__Reading passage__:
::::

Revitalizing a Forgotten Genre
During the late 90s into the early 2000s, romantic comedies used to dominate the silver screen. Films such as She’s All That, You’ve Got Mail, The Wedding Singer, The Proposal, and many others popularized the genre. Nowadays, mainstream traditional rom-coms are hard to come by. Typically, these sorts of films reside in streaming or direct-to-video, with the majority of them not having the level of quality that rom-coms saw in the 90s and 2000s. However, Puppy Love proved to be a diamond in the rough.
Puppy Love stars Lucy Hale and Grant Gustin as Nicole and Max, who both struggle in the dating market and match each other on a dating site. On their first date, they both bring their dogs; however, they soon realize that they are complete opposites. After a horrible experience on their first date, they both vow to never speak to the other again. This oath of silence is soon broken when Max learns his dog got pregnant on the date, forcing the two back together until the birth of the puppies.

::::

__Problem statement__: Update the passage on Puppy Love by writing out everything from "Puppy Love stars" down to "of the puppies." with "dating site" changed to "dating app". You will not need the lines for this work.

__Source information__:
::::

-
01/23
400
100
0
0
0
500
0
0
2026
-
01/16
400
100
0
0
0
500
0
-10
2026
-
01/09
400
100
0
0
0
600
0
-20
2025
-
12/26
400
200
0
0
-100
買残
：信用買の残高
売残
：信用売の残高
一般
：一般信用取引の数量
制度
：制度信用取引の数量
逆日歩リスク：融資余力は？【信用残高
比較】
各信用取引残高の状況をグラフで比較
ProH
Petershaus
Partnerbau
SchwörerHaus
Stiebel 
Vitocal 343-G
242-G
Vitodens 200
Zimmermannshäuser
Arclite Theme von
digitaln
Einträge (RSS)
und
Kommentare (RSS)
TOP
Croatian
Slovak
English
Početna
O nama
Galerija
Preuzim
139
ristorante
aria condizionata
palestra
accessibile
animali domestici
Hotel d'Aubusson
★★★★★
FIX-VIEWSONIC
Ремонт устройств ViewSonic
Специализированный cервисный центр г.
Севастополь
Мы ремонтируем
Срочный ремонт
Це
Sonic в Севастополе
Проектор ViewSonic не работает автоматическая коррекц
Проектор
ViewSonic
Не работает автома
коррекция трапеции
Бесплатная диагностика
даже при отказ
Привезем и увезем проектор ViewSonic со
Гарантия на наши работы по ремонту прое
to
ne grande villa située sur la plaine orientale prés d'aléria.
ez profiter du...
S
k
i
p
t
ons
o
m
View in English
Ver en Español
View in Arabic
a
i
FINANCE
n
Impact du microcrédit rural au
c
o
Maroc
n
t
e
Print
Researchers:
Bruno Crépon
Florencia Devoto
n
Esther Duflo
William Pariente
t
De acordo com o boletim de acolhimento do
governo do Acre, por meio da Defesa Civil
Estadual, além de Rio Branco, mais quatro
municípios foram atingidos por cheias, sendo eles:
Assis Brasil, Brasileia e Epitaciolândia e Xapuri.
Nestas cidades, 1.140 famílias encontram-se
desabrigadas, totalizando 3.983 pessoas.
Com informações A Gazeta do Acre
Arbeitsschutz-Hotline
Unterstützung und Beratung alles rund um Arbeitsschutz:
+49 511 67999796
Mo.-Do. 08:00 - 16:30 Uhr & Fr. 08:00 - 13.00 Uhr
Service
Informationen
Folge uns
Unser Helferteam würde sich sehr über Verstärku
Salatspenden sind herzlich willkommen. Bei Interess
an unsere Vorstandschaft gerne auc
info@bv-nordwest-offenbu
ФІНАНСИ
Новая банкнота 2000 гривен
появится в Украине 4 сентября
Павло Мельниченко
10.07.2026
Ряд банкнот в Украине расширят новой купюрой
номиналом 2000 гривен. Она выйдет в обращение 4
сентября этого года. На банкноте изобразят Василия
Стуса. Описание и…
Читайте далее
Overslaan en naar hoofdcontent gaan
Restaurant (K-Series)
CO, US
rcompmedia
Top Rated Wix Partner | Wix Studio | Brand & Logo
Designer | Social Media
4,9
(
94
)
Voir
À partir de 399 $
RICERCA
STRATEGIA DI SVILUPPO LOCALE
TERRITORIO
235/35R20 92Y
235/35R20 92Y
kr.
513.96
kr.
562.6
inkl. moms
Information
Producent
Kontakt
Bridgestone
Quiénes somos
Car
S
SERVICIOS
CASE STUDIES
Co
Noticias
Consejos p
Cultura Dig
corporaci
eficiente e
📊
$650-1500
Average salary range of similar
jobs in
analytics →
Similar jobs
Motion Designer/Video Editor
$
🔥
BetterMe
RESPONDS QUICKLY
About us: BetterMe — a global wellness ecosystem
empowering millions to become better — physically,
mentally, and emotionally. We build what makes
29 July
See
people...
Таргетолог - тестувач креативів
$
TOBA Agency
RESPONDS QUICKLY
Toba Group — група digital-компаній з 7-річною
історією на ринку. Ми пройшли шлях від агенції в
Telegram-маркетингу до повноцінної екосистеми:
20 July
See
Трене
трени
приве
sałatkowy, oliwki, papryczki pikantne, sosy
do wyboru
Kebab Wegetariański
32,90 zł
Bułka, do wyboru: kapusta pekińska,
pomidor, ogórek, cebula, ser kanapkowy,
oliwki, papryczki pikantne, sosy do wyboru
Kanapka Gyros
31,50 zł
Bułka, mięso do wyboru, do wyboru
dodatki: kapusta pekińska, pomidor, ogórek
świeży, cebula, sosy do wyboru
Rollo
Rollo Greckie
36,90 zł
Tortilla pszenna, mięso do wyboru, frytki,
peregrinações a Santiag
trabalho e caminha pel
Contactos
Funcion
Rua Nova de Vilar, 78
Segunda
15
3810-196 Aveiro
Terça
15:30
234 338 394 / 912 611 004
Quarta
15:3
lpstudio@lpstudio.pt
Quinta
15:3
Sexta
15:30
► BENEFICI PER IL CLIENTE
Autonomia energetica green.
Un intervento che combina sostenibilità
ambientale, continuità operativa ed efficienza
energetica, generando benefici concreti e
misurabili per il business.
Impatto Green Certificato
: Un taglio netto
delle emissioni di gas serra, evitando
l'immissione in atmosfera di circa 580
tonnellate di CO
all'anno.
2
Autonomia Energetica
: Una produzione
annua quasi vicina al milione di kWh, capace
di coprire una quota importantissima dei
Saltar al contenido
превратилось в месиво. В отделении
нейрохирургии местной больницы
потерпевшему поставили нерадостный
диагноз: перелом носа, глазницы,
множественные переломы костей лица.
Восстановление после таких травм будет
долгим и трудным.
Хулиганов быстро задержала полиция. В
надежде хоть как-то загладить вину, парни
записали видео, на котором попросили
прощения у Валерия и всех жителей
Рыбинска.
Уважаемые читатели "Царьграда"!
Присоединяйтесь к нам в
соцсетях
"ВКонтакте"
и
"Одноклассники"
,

::::

__Exercise solution__:
Puppy Love stars Lucy Hale and Grant Gustin as Nicole and Max, who both struggle in the dating market and match each other on a dating app. On their first date, they both bring their dogs; however, they soon realize that they are complete opposites. After a horrible experience on their first date, they both vow to never speak to the other again. This oath of silence is soon broken when Max learns his dog got pregnant on the date, forcing the two back together until the birth of the puppies.